The 4 Building Blocks of Architecting Systems for Scale
If you are looking for an excellent overview of general architecture principles then take a look at Will Larson's Introduction to Architecting Systems for Scale. Based on his experiences at Yahoo! and Digg, Will covers key concepts in some depth. A quick gloss on the building blocks:
- Load Balancing: Scalability & Redundancy. Horizontal scalability and redundancy are usually achieved via load balancing, the spreading of requests across multiple resources.
- Smart Clients. The client has a list of hosts and load balances across that list of hosts. Upside is simple for programmers. Downside is it's hard to update and change.
- Hardware Load Balancers. Targeted at larger companies, this is dedicated load balancing hardware. Upside is performance. Downside is cost and complexity.
- Software Load Balancers. The recommended approach, it's software that handles load balancing, health checks, etc.
- Caching. Make better use of resources you already have. Precalculate results for later use.
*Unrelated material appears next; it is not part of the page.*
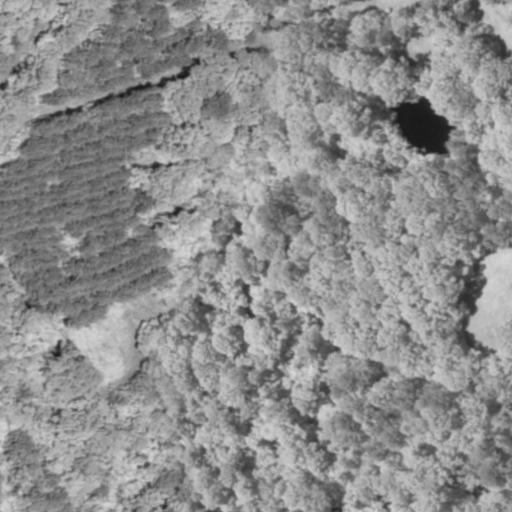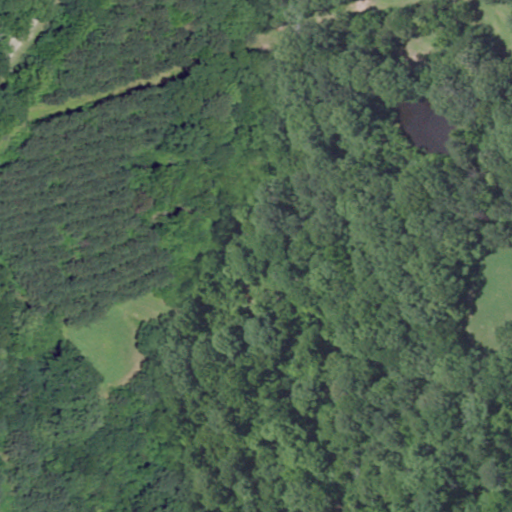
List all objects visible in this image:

- Application Versus Database Caching. Databases caching is simple because the programmer doesn't have to do it. Application caching requires explicit integration into the application code.
- In Memory Caches. Performs best but you usually have more disk than RAM.
- Content Distribution Networks. Moves the burden of serving static resources from your application and moves into a specialized distributed caching service.
- Cache Invalidation. Caching is great but the problem is you have to practice safe cache invalidation.
- Off-Line Processing. Processing that doesn't happen in-line with a web requests. Reduces latency and/or handles batch processing.
- Message Queues. Work is queued to a cluster of agents to be processed in parallel.
- Scheduling Periodic Tasks. Triggers daily, hourly, or other regular system tasks.
- Map-Reduce. When your system becomes too large for ad hoc queries then move to using a specialized data processing infrastructure.
- Platform Layer. Disconnect application code from web servers, load balancers, and databases using a service level API. This makes it easier to add new resources, reuse infrastructure between projects, and scale a growing organization.